El enfoque que le está dando el gobierno federal a estas leyes está equivocado, señala, porque lo que en estos momentos lo que pretende la gente es tener o conservar su fuente de empleo, que se ha visto disminuida por la violencia e inseguridad que se registra desde el 9 de septiembre de 2024 en Sinaloa, sobre todo en Culiacán.

“(La Ley Silla) es un enfoque equivocado, creyendo que con eso están protegiendo al colaborador… la gente no pide estar sentada, la gente quiere tener seguro su trabajo”, reitera.

El chef Miguel Taniyama considera que estas reformas laborales son un distractor de un gobierno incapaz de brindar seguridad para la conservación de empleos y fuentes de trabajo.

La Ley Silla no sería un conflicto laboral en su restaurante, dice, afectado como la mayoría por la violencia e inseguridad en Culiacán.

“Al final del día con lo que más contamos es con sillas. Nosotros tenemos muchas horas muertas”, expresa.

Aquí, enfatiza, lo que debería de estar en la discusión es el tema de la seguridad.

 Bien, pero mal…

Óscar Sánchez Beltrán, presidente de la Unión de Comerciantes de Culiacán, reconoce que las reformas laborales son positivas, pero no que vengan en “cascada”.

“Nosotros lo vemos bien. Lo que no vemos bien es que todas sean juntas, (que) se hayan juntado en tan corto tiempo y en un escenario de crisis económica e inseguridad que vive el país”, manifiesta.

Las 40 horas

De acuerdo con El Economista, durante el segundo foro convocado por la Secretaría del Trabajo y Previsión Social el 23 de junio, los sectores participantes acordaron establecer este año la aprobación de la reforma para reducir la jornada laboral a 46 horas; en 2026 reducirla a 44 horas, y en 2027 alcanzar la reducción de 40 horas.

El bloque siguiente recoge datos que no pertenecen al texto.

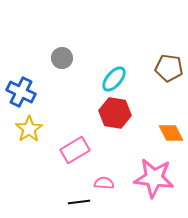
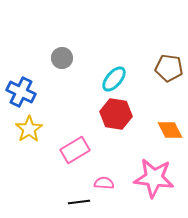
red hexagon: moved 1 px right, 1 px down
orange diamond: moved 1 px left, 3 px up
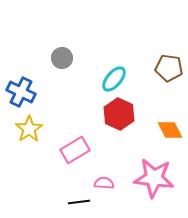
red hexagon: moved 3 px right; rotated 16 degrees clockwise
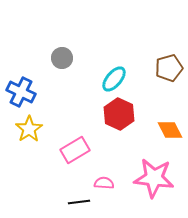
brown pentagon: rotated 24 degrees counterclockwise
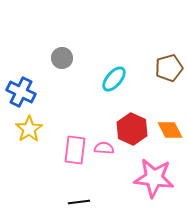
red hexagon: moved 13 px right, 15 px down
pink rectangle: rotated 52 degrees counterclockwise
pink semicircle: moved 35 px up
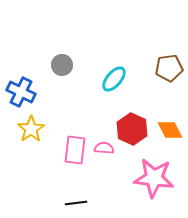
gray circle: moved 7 px down
brown pentagon: rotated 8 degrees clockwise
yellow star: moved 2 px right
black line: moved 3 px left, 1 px down
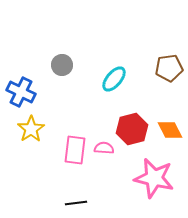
red hexagon: rotated 20 degrees clockwise
pink star: rotated 6 degrees clockwise
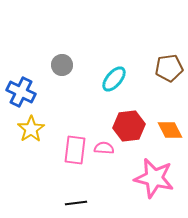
red hexagon: moved 3 px left, 3 px up; rotated 8 degrees clockwise
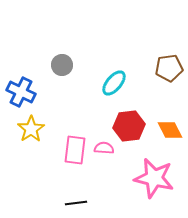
cyan ellipse: moved 4 px down
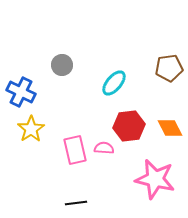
orange diamond: moved 2 px up
pink rectangle: rotated 20 degrees counterclockwise
pink star: moved 1 px right, 1 px down
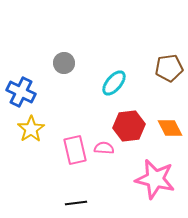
gray circle: moved 2 px right, 2 px up
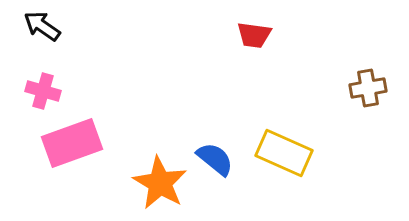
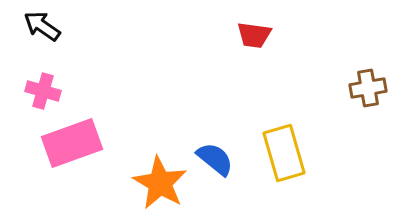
yellow rectangle: rotated 50 degrees clockwise
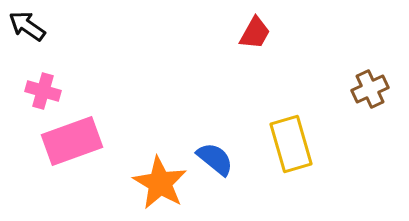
black arrow: moved 15 px left
red trapezoid: moved 1 px right, 2 px up; rotated 69 degrees counterclockwise
brown cross: moved 2 px right, 1 px down; rotated 15 degrees counterclockwise
pink rectangle: moved 2 px up
yellow rectangle: moved 7 px right, 9 px up
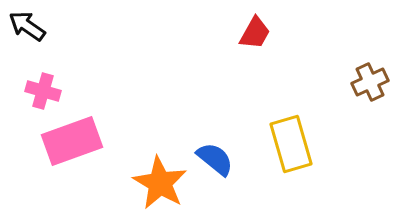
brown cross: moved 7 px up
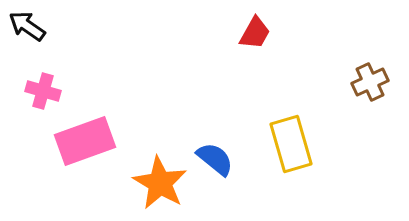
pink rectangle: moved 13 px right
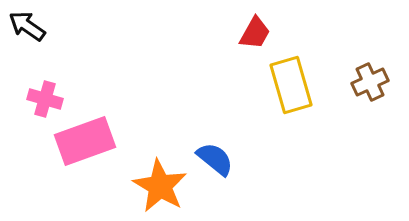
pink cross: moved 2 px right, 8 px down
yellow rectangle: moved 59 px up
orange star: moved 3 px down
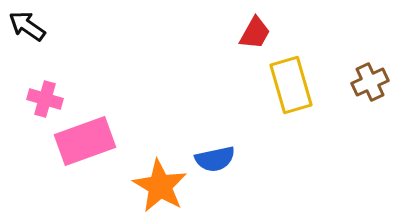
blue semicircle: rotated 129 degrees clockwise
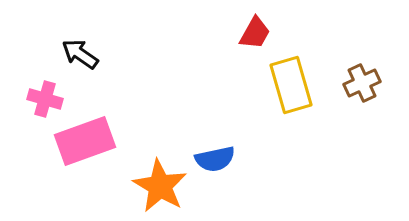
black arrow: moved 53 px right, 28 px down
brown cross: moved 8 px left, 1 px down
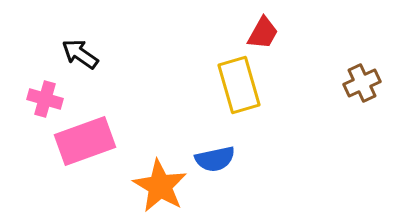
red trapezoid: moved 8 px right
yellow rectangle: moved 52 px left
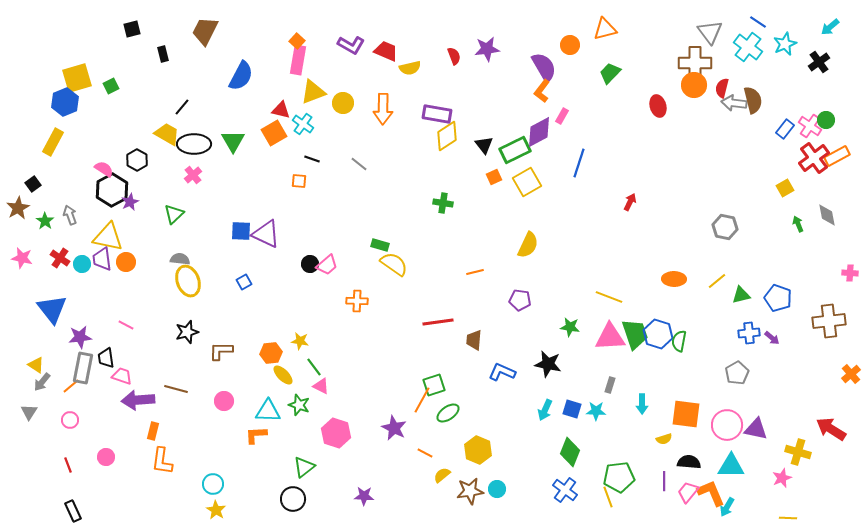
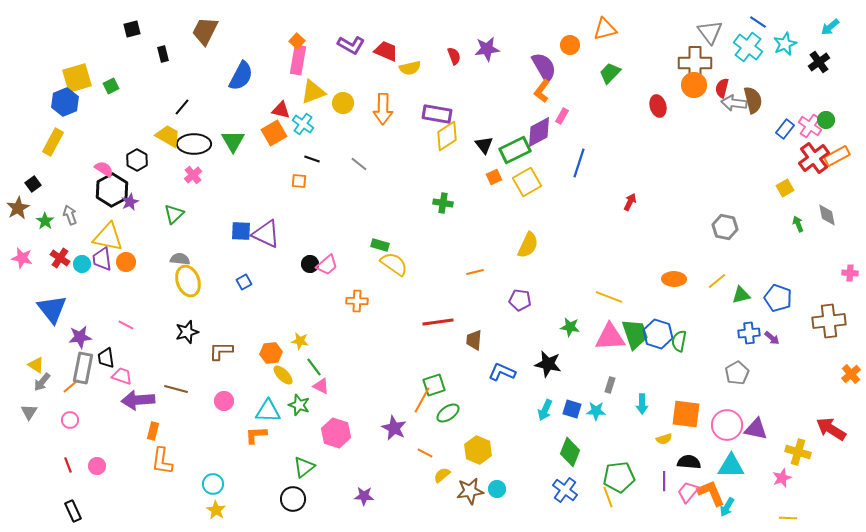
yellow trapezoid at (167, 134): moved 1 px right, 2 px down
pink circle at (106, 457): moved 9 px left, 9 px down
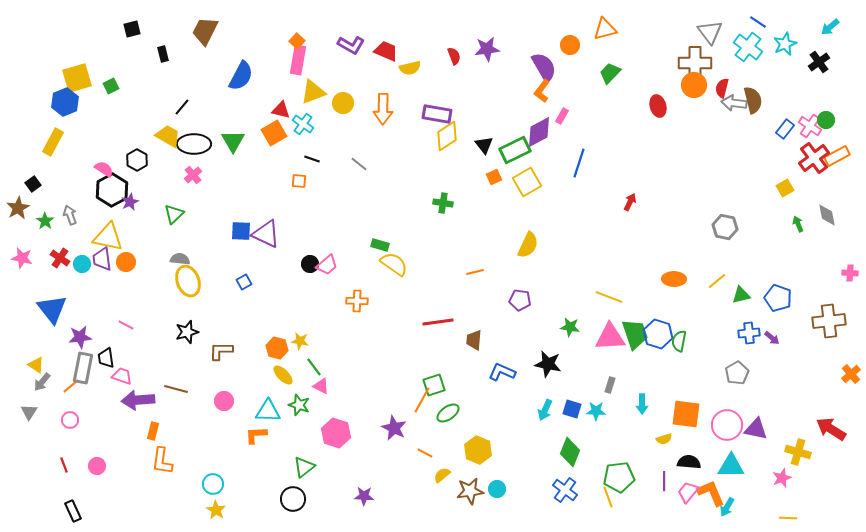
orange hexagon at (271, 353): moved 6 px right, 5 px up; rotated 20 degrees clockwise
red line at (68, 465): moved 4 px left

La dirigente de la Coparmex Culiacán, Martha Reyes Zazueta, opina que, aunque sea positiva, la reducción de la jornada laboral, este no sería el momento para implementarla.

El trabajador no quiere una jornada laboral de 40 horas, subraya, sino conservar su trabajo y ganar el dinero suficiente que le alcance para la manutención familiar.

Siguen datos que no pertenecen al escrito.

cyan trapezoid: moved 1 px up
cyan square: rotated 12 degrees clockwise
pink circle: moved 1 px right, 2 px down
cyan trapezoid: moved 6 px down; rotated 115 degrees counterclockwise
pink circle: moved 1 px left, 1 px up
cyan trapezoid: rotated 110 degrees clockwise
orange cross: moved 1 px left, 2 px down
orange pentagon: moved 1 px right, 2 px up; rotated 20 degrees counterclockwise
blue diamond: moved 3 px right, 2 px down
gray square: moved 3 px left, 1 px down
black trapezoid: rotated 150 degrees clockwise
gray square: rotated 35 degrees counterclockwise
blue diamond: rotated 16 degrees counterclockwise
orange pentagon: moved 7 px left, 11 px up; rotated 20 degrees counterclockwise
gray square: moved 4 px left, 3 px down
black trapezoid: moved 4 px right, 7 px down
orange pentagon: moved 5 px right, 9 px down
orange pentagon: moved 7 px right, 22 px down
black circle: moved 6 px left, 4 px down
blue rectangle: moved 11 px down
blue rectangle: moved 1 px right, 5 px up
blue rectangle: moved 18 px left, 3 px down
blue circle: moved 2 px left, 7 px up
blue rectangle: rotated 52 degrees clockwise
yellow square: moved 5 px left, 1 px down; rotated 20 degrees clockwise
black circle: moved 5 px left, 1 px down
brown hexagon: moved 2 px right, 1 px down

En el campo y en la industria, comenta, la Ley Silla y la reducción de la jornada laboral a 40 horas, sería inviable.

“Yo creo que el gobierno está haciendo sus ocurrencias para decir, ‘te estamos ayudando, pueblo’, pero no. Lo están perjudicando, porque muchos colaboradores, curiosamente, están inquietos. ‘¿Entonces ya no va a haber aumentos, por qué?’. ¿Cómo le vamos a dar aumento a alguien si le vamos a reducir las horas?”, se pregunta.

Miguel Taniyama, del restaurante El Clan Taniyama, considera que por la situación que vive el estado, hoy es cuando se requiere más trabajo, más esfuerzo y menos populismo.

“Cuando el país ocupa más trabajo, más horas laborales, más eficiencia, más plus… Veremos qué resulta. Pero la verdad es que perdemos competitividad. Perdemos muchas cosas que al final del día no abonan a lo que requiere el país en estos momentos”, señala.

Así es la ley y tiene que cumplirse, acepta, pero también la autoridad debe cumplir con brindar seguridad.

En cascada

Óscar Sánchez Beltrán, dirigente de la Unión de Comerciantes de Culiacán, además de criticar la implementación de estas leyes en momentos en los que la inseguridad mantiene sumido al estado en una crisis económica y de seguridad, estas reformas vengan en “cascada”.

Lo que no se hizo en 50 años, asegura, se está haciendo en siete años, en los que se han tenido incrementos sustanciales al salario mínimo, ampliación del periodo vacacional, la Ley Silla y en proceso la disminución de la jornada laboral a 40 horas.

Y los más afectados serían los pequeños comerciantes, advierte, por ser los que cuentan con menor capacidad económica y que tendrían que contratar más personal para cubrir los horarios que van a quedar vacíos o descansos que se están planteando.